## [Work instructions]
Reproduce every line of text in the items below without changing anything, and leave the pictures out.

## [Data excerpts]
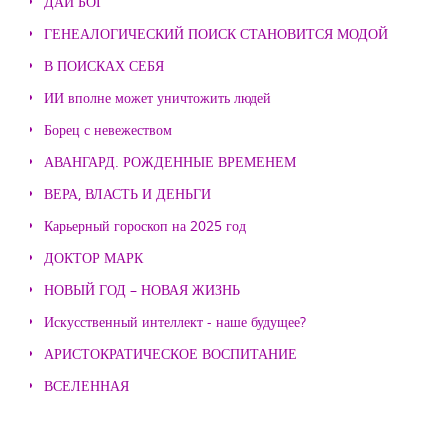
ДАЙ БОГ
ГЕНЕАЛОГИЧЕСКИЙ ПОИСК СТАНОВИТСЯ МОДОЙ
В ПОИСКАХ СЕБЯ
ИИ вполне может уничтожить людей
Борец с невежеством
АВАНГАРД. РОЖДЕННЫЕ ВРЕМЕНЕМ
ВЕРА, ВЛАСТЬ И ДЕНЬГИ
Карьерный гороскоп на 2025 год
ДОКТОР МАРК
НОВЫЙ ГОД – НОВАЯ ЖИЗНЬ
Искусственный интеллект - наше будущее?
АРИСТОКРАТИЧЕСКОЕ ВОСПИТАНИЕ
ВСЕЛЕННАЯ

## [Reply to the task]
ДАЙ БОГ
ГЕНЕАЛОГИЧЕСКИЙ ПОИСК СТАНОВИТСЯ МОДОЙ
В ПОИСКАХ СЕБЯ
ИИ вполне может уничтожить людей
Борец с невежеством
АВАНГАРД. РОЖДЕННЫЕ ВРЕМЕНЕМ
ВЕРА, ВЛАСТЬ И ДЕНЬГИ
Карьерный гороскоп на 2025 год
ДОКТОР МАРК
НОВЫЙ ГОД – НОВАЯ ЖИЗНЬ
Искусственный интеллект - наше будущее?
АРИСТОКРАТИЧЕСКОЕ ВОСПИТАНИЕ
ВСЕЛЕННАЯ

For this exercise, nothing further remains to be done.